Palavras chave: Integridade. Virtude. Profissionalismo médico. Relação médico-paciente. Bioética.

Abstract: The integrity of the physician is one of the moral virtues most appreciated by patients. Nevertheless, we believe that it has not been properly valued in our country, both in the training of medical students and in the clinical practice of doctors. However, several studies and reports have been published in recent years, mainly in the U.S. and U.K., which emphasize integrity as an essential virtue to medical professionalism. In this essay, we examine the significance of this fundamental ethical virtue, based on its etymology, semantics, and its centrality to the humanistic practice of healthcare. Beauchamp and Childress argue that the four virtues that characterize the morally virtuous health professional are compassion, carefulness, credibility, and integrity.
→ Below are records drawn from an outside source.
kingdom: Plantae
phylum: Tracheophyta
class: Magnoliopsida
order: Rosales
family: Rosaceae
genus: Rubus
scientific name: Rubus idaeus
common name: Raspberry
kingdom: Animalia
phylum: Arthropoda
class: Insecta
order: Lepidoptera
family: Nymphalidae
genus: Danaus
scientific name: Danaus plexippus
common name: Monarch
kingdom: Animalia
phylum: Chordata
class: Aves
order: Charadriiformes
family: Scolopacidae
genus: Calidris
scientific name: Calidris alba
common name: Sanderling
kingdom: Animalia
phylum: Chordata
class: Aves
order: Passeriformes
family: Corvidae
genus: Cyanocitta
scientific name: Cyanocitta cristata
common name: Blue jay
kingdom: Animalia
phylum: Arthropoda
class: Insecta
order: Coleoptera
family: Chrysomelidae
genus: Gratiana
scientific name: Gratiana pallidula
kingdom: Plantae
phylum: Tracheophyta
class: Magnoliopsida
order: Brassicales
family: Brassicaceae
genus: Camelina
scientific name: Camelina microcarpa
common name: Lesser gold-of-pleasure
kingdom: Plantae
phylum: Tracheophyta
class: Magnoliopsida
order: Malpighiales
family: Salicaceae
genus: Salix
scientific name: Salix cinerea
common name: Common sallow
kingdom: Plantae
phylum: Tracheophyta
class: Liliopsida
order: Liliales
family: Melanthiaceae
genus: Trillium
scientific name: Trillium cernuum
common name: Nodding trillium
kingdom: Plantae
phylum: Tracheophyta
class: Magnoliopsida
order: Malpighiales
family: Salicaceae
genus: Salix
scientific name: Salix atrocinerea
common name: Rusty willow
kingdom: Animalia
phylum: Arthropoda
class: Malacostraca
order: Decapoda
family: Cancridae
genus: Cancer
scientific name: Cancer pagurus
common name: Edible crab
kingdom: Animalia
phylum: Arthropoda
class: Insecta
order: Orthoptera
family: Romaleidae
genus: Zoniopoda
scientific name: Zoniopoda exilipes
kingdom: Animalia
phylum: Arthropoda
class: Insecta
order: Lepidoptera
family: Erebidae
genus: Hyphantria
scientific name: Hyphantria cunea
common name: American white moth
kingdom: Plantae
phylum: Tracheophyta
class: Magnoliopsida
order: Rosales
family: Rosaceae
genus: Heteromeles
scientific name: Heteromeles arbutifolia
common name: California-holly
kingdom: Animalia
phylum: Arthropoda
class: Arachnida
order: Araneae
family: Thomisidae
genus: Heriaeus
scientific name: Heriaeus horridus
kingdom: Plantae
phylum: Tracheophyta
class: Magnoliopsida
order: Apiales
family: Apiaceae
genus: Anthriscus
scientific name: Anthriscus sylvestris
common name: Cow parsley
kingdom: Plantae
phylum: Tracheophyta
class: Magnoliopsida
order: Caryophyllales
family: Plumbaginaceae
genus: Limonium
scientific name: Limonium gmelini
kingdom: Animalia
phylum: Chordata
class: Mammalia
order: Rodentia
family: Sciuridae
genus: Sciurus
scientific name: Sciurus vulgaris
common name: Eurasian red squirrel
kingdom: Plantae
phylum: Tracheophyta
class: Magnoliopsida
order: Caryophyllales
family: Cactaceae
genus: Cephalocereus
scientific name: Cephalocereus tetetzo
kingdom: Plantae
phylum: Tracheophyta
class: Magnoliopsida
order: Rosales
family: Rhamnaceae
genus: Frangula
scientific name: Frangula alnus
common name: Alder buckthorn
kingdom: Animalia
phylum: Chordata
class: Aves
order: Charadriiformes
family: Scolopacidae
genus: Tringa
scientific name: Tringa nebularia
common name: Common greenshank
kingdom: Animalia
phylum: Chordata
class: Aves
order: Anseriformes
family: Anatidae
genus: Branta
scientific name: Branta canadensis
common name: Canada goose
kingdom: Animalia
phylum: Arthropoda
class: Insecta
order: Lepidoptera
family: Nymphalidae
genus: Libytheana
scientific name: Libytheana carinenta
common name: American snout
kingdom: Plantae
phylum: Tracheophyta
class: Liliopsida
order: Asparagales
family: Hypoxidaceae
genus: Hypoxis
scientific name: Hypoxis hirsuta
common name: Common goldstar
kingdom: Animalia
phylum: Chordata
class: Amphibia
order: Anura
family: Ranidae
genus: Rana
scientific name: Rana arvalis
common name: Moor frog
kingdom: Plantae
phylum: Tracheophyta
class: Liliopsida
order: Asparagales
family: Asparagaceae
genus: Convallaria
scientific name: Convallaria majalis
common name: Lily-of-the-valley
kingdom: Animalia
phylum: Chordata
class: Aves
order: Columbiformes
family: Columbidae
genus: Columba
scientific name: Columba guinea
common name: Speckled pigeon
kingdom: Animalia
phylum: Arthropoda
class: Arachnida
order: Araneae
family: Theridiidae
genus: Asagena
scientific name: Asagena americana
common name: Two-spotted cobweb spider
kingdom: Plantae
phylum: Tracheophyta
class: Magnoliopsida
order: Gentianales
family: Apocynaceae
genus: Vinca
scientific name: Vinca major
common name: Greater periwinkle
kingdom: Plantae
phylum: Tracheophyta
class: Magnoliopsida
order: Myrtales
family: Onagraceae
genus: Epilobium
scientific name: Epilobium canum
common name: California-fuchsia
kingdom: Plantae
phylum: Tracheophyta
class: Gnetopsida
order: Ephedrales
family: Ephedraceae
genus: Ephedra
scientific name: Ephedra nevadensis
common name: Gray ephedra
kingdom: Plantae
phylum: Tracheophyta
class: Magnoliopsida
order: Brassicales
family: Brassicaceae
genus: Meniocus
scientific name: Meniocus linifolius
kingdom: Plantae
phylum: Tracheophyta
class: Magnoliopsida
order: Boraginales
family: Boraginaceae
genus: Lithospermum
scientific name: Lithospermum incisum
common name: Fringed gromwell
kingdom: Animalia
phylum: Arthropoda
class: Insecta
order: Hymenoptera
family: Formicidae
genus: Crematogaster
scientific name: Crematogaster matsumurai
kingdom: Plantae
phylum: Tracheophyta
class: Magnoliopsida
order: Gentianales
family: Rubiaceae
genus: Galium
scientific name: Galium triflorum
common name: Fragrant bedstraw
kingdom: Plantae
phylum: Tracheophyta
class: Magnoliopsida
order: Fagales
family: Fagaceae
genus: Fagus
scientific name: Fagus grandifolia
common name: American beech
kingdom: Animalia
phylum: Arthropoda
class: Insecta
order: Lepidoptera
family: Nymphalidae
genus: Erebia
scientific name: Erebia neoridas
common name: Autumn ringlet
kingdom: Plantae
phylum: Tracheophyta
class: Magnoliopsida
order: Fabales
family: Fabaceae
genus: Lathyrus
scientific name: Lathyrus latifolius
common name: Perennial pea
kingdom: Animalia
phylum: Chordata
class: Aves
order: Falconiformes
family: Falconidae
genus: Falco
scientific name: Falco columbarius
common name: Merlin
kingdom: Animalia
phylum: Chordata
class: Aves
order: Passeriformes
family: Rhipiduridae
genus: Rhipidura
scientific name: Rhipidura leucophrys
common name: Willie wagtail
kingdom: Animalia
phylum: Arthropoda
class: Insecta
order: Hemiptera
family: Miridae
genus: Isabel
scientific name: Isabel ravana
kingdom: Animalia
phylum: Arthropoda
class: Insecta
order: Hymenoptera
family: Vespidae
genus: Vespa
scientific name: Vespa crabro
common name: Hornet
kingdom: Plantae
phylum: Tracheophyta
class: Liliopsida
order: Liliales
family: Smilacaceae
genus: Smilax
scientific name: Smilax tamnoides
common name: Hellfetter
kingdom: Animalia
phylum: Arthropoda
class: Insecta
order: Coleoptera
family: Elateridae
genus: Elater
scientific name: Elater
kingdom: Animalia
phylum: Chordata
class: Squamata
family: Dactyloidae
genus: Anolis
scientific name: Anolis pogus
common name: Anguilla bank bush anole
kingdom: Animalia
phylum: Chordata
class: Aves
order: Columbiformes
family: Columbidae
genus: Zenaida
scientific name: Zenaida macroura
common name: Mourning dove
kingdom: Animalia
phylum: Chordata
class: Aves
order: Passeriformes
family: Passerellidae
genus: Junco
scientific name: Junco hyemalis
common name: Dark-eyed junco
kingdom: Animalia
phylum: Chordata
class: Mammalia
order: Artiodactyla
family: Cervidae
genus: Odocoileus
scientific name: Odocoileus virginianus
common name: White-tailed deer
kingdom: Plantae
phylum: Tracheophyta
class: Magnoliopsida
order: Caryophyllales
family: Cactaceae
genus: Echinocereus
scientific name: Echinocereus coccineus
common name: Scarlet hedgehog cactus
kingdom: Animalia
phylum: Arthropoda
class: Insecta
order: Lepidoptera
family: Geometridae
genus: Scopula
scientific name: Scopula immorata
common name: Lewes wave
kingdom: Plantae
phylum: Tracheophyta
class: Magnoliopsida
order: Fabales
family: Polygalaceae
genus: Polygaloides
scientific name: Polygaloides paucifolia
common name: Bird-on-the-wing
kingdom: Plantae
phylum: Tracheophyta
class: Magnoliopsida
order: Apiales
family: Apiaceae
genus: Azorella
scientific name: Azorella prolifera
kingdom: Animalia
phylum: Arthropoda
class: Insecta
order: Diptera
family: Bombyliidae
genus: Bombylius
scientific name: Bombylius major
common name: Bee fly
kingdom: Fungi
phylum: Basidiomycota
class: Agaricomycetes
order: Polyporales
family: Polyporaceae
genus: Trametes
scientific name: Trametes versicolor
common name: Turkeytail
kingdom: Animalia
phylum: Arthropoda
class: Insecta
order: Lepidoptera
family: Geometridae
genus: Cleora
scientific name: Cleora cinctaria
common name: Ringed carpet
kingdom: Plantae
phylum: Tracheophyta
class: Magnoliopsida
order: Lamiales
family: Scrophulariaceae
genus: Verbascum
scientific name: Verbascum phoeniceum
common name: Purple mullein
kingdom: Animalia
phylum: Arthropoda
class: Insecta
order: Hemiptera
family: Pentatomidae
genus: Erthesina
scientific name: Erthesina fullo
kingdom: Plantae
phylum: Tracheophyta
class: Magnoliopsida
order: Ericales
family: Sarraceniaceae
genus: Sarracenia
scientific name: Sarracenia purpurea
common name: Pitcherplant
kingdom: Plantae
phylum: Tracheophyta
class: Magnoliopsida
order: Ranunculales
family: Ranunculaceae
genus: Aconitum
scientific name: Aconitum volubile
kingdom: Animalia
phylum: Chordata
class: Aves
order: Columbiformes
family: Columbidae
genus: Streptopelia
Whereas the ethical reflection in the context of healthcare only makes sense if it is relevant to, and could be applied in, everyday clinical practice, we develop some features that, in our view, a physician with integrity should express, especially in her relationship to the patient.

 

Key words: Integrity. Virtue. Medical professionalism. Doctor-patient relationship. Bioethics.

 

 

 

“Integrity without knowledge is weak and useless, and knowledge without integrity is dangerous and dreadful”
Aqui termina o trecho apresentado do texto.